## Dataset excerpts
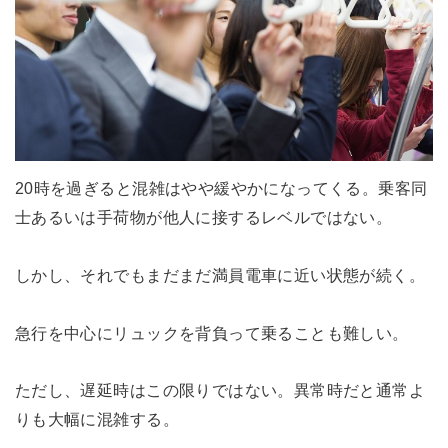
20時を過ぎると混雑はやや緩やかになってくる。乗客同
士あるいは手荷物が他人に接するレベルではない。
しかし、それでもまだまだ満員電車に近い状態が続く。
急行を中心にリュックを背負って乗ることも難しい。
ただし、遅延時はこの限りではない。異常時だと通常よ
りも大幅に混雑する。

## Task description
Repeat the text of all the entries above word for word, leaving the pictures out.

## Exercise solution
20時を過ぎると混雑はやや緩やかになってくる。乗客同
士あるいは手荷物が他人に接するレベルではない。
しかし、それでもまだまだ満員電車に近い状態が続く。
急行を中心にリュックを背負って乗ることも難しい。
ただし、遅延時はこの限りではない。異常時だと通常よ
りも大幅に混雑する。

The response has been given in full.